[To do]
Write the following entries out again exactly, skipping each image.

====== Exercise material ======

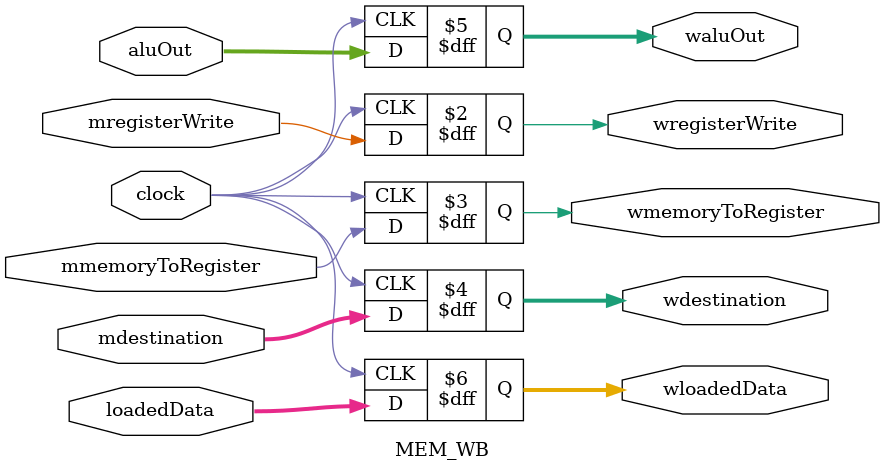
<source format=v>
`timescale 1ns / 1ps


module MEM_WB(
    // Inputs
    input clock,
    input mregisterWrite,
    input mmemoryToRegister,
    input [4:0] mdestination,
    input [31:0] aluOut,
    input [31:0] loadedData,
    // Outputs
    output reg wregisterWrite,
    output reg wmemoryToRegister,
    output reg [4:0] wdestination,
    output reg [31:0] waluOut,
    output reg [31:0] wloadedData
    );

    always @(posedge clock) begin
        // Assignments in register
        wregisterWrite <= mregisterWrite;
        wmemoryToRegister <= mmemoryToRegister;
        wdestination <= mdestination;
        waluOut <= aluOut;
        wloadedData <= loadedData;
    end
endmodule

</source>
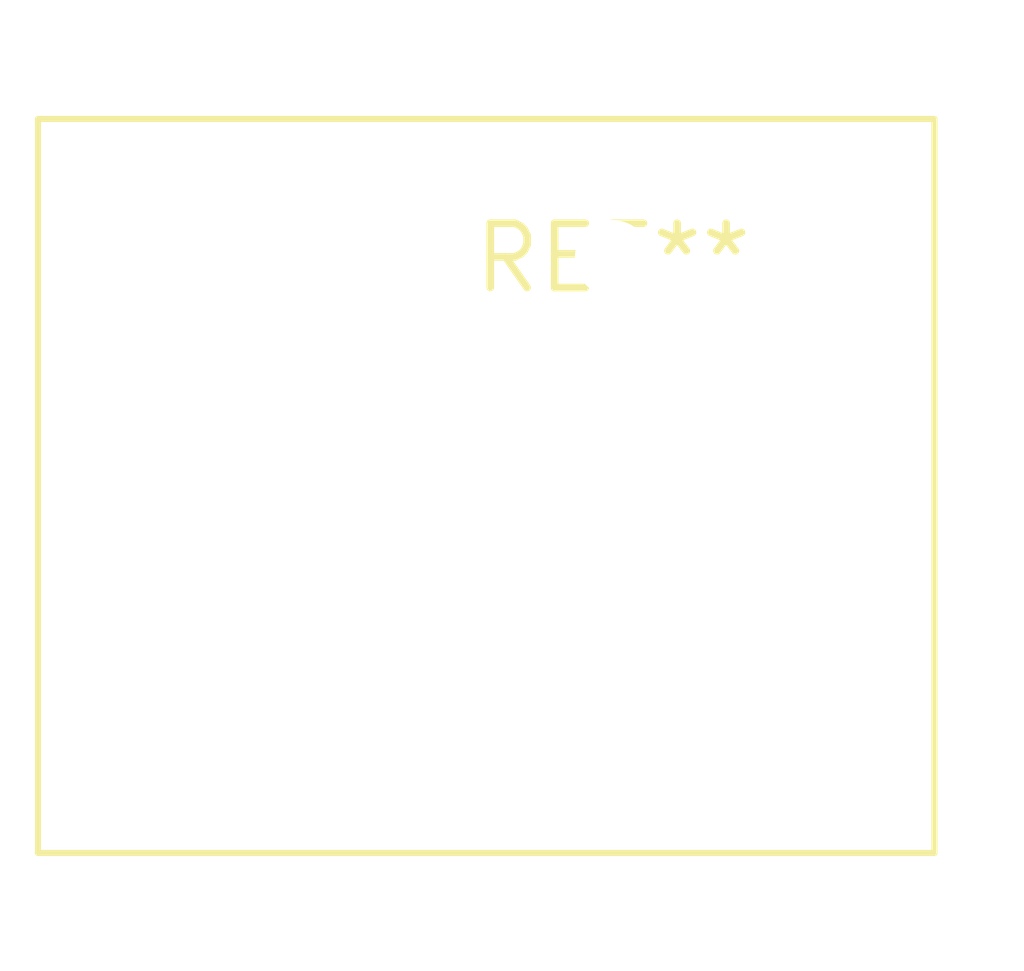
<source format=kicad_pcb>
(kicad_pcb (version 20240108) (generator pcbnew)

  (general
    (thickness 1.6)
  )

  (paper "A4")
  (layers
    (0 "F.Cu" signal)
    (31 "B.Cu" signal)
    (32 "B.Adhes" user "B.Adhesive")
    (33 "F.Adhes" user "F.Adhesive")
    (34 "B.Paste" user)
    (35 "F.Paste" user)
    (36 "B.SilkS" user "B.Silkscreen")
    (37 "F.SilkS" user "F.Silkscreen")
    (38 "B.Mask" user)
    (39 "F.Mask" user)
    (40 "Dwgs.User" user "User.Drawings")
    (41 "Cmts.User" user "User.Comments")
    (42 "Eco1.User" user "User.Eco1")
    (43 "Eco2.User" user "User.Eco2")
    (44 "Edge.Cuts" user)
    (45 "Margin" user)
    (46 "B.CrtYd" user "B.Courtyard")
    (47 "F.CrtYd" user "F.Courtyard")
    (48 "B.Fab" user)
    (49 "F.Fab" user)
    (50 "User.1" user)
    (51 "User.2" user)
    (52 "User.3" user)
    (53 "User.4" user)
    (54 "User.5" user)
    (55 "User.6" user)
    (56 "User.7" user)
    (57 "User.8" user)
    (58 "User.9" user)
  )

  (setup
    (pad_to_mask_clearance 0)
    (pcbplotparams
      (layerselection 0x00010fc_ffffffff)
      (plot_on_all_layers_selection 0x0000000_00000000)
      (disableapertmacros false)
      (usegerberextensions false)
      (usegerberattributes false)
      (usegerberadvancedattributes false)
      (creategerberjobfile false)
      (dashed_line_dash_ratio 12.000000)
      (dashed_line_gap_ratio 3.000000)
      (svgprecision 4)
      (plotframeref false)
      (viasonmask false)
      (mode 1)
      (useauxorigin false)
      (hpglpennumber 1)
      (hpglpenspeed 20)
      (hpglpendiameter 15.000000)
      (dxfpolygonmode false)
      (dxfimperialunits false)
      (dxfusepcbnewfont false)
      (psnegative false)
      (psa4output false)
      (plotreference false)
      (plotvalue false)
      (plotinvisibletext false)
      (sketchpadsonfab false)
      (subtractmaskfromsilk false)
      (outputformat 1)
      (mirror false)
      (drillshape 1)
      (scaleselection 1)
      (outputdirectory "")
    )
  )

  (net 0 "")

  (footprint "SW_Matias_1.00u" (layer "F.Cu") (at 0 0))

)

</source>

======

[Exercise solution]
<source format=v>
`timescale 1ns / 1ps


module MEM_WB(
    // Inputs
    input clock,
    input mregisterWrite,
    input mmemoryToRegister,
    input [4:0] mdestination,
    input [31:0] aluOut,
    input [31:0] loadedData,
    // Outputs
    output reg wregisterWrite,
    output reg wmemoryToRegister,
    output reg [4:0] wdestination,
    output reg [31:0] waluOut,
    output reg [31:0] wloadedData
    );

    always @(posedge clock) begin
        // Assignments in register
        wregisterWrite <= mregisterWrite;
        wmemoryToRegister <= mmemoryToRegister;
        wdestination <= mdestination;
        waluOut <= aluOut;
        wloadedData <= loadedData;
    end
endmodule

</source>
<source format=kicad_pcb>
(kicad_pcb (version 20240108) (generator pcbnew)

  (general
    (thickness 1.6)
  )

  (paper "A4")
  (layers
    (0 "F.Cu" signal)
    (31 "B.Cu" signal)
    (32 "B.Adhes" user "B.Adhesive")
    (33 "F.Adhes" user "F.Adhesive")
    (34 "B.Paste" user)
    (35 "F.Paste" user)
    (36 "B.SilkS" user "B.Silkscreen")
    (37 "F.SilkS" user "F.Silkscreen")
    (38 "B.Mask" user)
    (39 "F.Mask" user)
    (40 "Dwgs.User" user "User.Drawings")
    (41 "Cmts.User" user "User.Comments")
    (42 "Eco1.User" user "User.Eco1")
    (43 "Eco2.User" user "User.Eco2")
    (44 "Edge.Cuts" user)
    (45 "Margin" user)
    (46 "B.CrtYd" user "B.Courtyard")
    (47 "F.CrtYd" user "F.Courtyard")
    (48 "B.Fab" user)
    (49 "F.Fab" user)
    (50 "User.1" user)
    (51 "User.2" user)
    (52 "User.3" user)
    (53 "User.4" user)
    (54 "User.5" user)
    (55 "User.6" user)
    (56 "User.7" user)
    (57 "User.8" user)
    (58 "User.9" user)
  )

  (setup
    (pad_to_mask_clearance 0)
    (pcbplotparams
      (layerselection 0x00010fc_ffffffff)
      (plot_on_all_layers_selection 0x0000000_00000000)
      (disableapertmacros false)
      (usegerberextensions false)
      (usegerberattributes false)
      (usegerberadvancedattributes false)
      (creategerberjobfile false)
      (dashed_line_dash_ratio 12.000000)
      (dashed_line_gap_ratio 3.000000)
      (svgprecision 4)
      (plotframeref false)
      (viasonmask false)
      (mode 1)
      (useauxorigin false)
      (hpglpennumber 1)
      (hpglpenspeed 20)
      (hpglpendiameter 15.000000)
      (dxfpolygonmode false)
      (dxfimperialunits false)
      (dxfusepcbnewfont false)
      (psnegative false)
      (psa4output false)
      (plotreference false)
      (plotvalue false)
      (plotinvisibletext false)
      (sketchpadsonfab false)
      (subtractmaskfromsilk false)
      (outputformat 1)
      (mirror false)
      (drillshape 1)
      (scaleselection 1)
      (outputdirectory "")
    )
  )

  (net 0 "")

  (footprint "SW_Matias_1.00u" (layer "F.Cu") (at 0 0))

)

</source>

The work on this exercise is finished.